### Apply what you read
1 - In the Hanon piano text, which progression is described as beloved by a lot of cinema composers?
2 - Rewrite the Hanon piano text from "As soon as you" up to and including "Sounds fancy right?", putting "starship" in place of "spaceship".
3 - Take the text on playing Hanon exercises further from where it stops.

### Source passage
Then, of course, there are modes! Here’s the same Nº31, now played in C Dorian. I don’t care that the pattern is 150 years old, I love its sound, dammit!
Now, sooner or later playing the same stuff with both hands does get repetitive and exercise-y (although it takes much, much longer compared to the scales and arpeggios). What’s up next? Well, considering that all Hanon exercises are, in fact, nothing else than scales taking weird routes from the lowest tone to the highest, you can harmonise them! How do we harmonise things so they sound nice? We use fancy-ass left hand patterns! (You can’t imagine how hard it was for me to not to hyperlink the word “fancy-ass” to one of the earlier left hand posts.)
Here’s the infamous Nº31 played over the C major scale harmonised with 10th chords (in this case, I went from C to F, hoping that you’ll get the idea). ☝🏻 Play it 8va, people!
As soon as you enter the realm of harmonisation, there are no limits anymore. Quoting Trillian from the Hitchhiker’s Guide to the Galaxy — you’re on a spaceship, Arthur — in space! Therefore, Hanon gets completely wild.
Here I’m playing the classic i — VI — III — VII progression beloved by a lot of cinema composers, using the 10th-based diatonic structures in the left hand and harmonised Hanon figures Nº31 and Nº20 that are played third above the root of each chord. Sounds fancy right?

### Exercise data
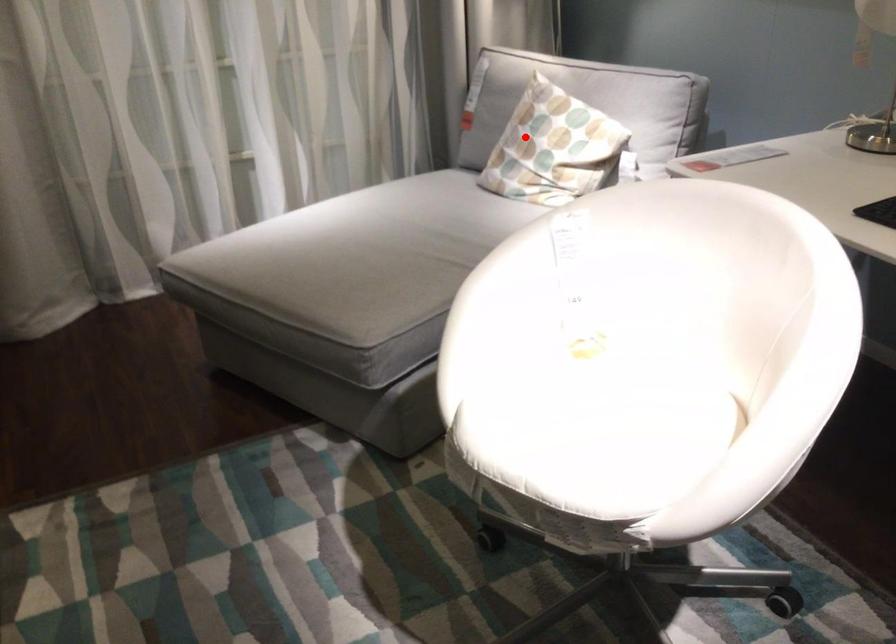
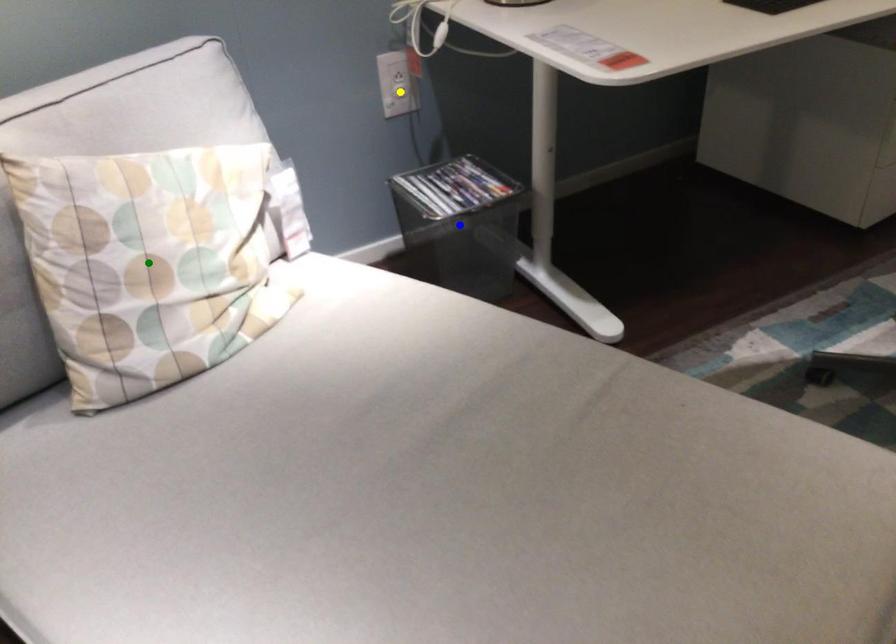
Question: I am providing you with two images of the same scene from different viewpoints. A red point is marked on the first image. You are given multiple points on the second image. In image 2, which mark is for the same physical point as the one in image 1?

### Exercise responses
1 - The i — VI — III — VII progression.

2 -
As soon as you enter the realm of harmonisation, there are no limits anymore. Quoting Trillian from the Hitchhiker’s Guide to the Galaxy — you’re on a starship, Arthur — in space! Therefore, Hanon gets completely wild.
Here I’m playing the classic i — VI — III — VII progression beloved by a lot of cinema composers, using the 10th-based diatonic structures in the left hand and harmonised Hanon figures Nº31 and Nº20 that are played third above the root of each chord. Sounds fancy right?

3 -
Let’s break it down. You’ve already seen Nº31, here’s the Nº20.
It’s very similar and is supposed to be used for “extension of 2-4, 4-5”. But we’re not stretching fingers here. We’re stretching the concepts of piano studies. (How bold was that statement?) I played it at an octave and in C major, but I could have played it at any interval and in any key of any mode, right? Just got me another Lego block.
Here’s the bass pattern for my i — VI — III — VII progression that Hans would have sued me for if he were reading my blog, but he’s long past virtuoso stage, so we’re cool.
And here’s the whole thing again:
As you can see, both Hanon figures are transposed to match their underlying chord and they run a diatonic 3rd above the left hand line. As you will notice, it is also a killer workout for finger independence!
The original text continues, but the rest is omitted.